Spatially Dependent Electronic Structures and Excitons in a Marginally Twisted Moire Superlattice of Spiral WS2

Twisted two-dimensional transition metal dichalcogenide (TMD) moire superlattices provide an additional degree of freedom to engineer electronic and optical properties. Nevertheless, controllable synthesis of marginally twisted homo TMD moire superlattices is still a challenge. Here, physical vapor deposition grown spiral WS 2 nanosheets are demonstrated to be a marginally twisted moire superlattice using scanning tunneling microscopy and spectroscopy.
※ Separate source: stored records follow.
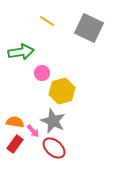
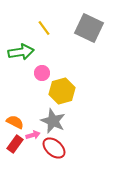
yellow line: moved 3 px left, 7 px down; rotated 21 degrees clockwise
orange semicircle: rotated 18 degrees clockwise
pink arrow: moved 4 px down; rotated 64 degrees counterclockwise
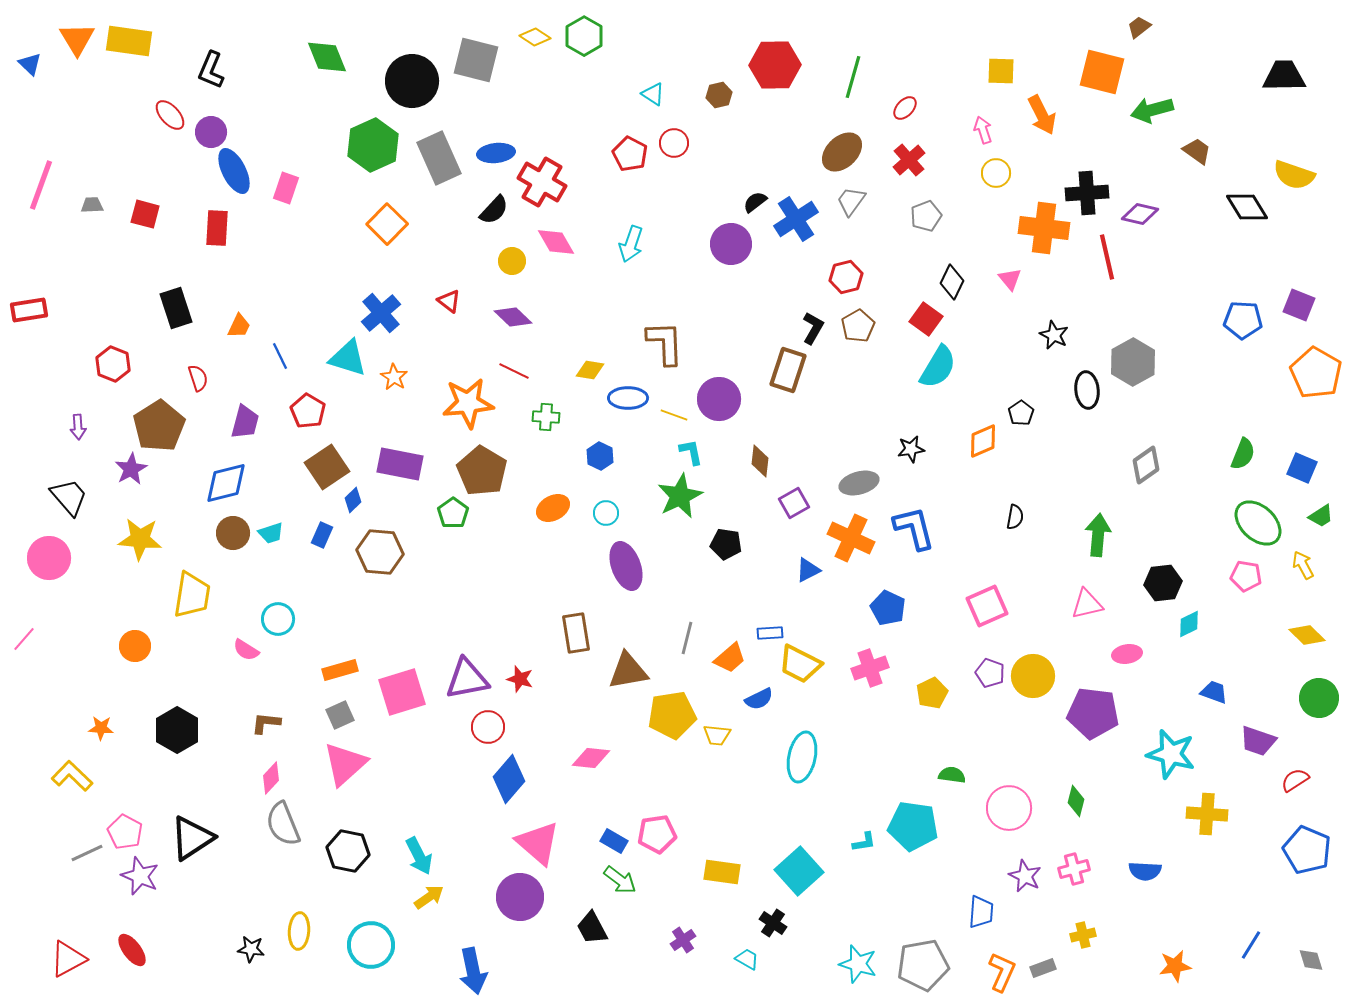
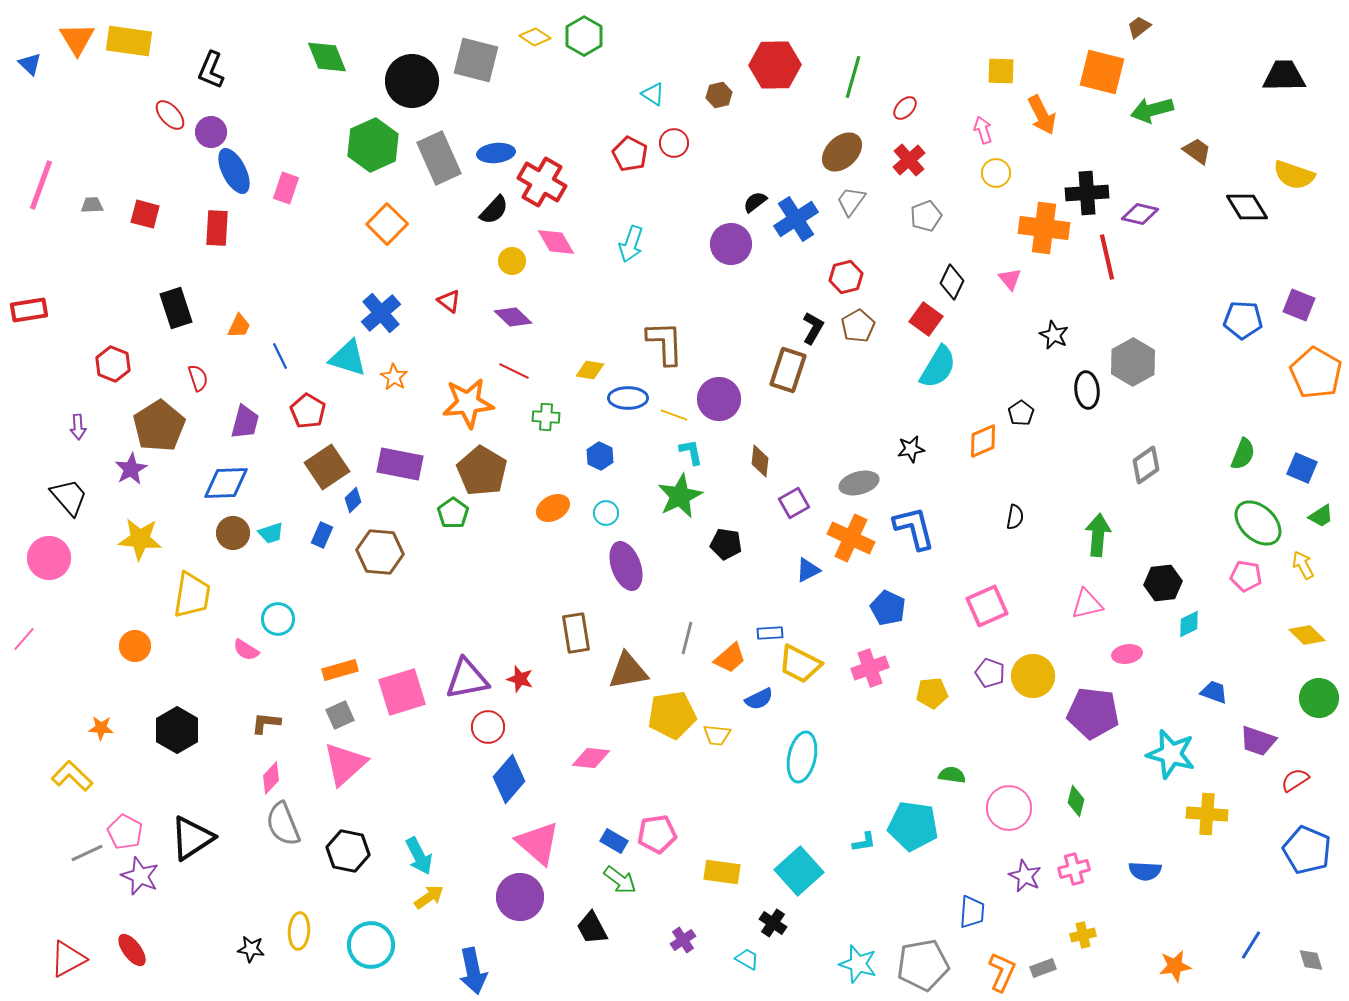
blue diamond at (226, 483): rotated 12 degrees clockwise
yellow pentagon at (932, 693): rotated 20 degrees clockwise
blue trapezoid at (981, 912): moved 9 px left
Periodic moire superlattices are found on the third layer (3L) and 4L of the spiral WS2 nanosheet owing to the marginally twisted alignment between two neighboring layers, resulting in a highly localized flat band near the valence band maximum. Their bandgap depends on atomic stacking configurations, which gives a good interpretation for split moire excitons using photoluminescence at 77 K. This work can benefit the development of twisted homo TMD moire superlattices and could promote the profound research of twisted TMDs in the prospective field, such as strongly correlated physics and twistronics.

Automated summary

This research demonstrates that spiral WS2 nanosheets are marginally twisted moire superlattices using scanning tunneling microscopy and spectroscopy. The periodic moire superlattices are found on the third and fourth layers, resulting in a localized flat band near the valence band maximum. The bandgap depends on atomic stacking configurations, providing a good explanation for split moire excitons observed through photoluminescence.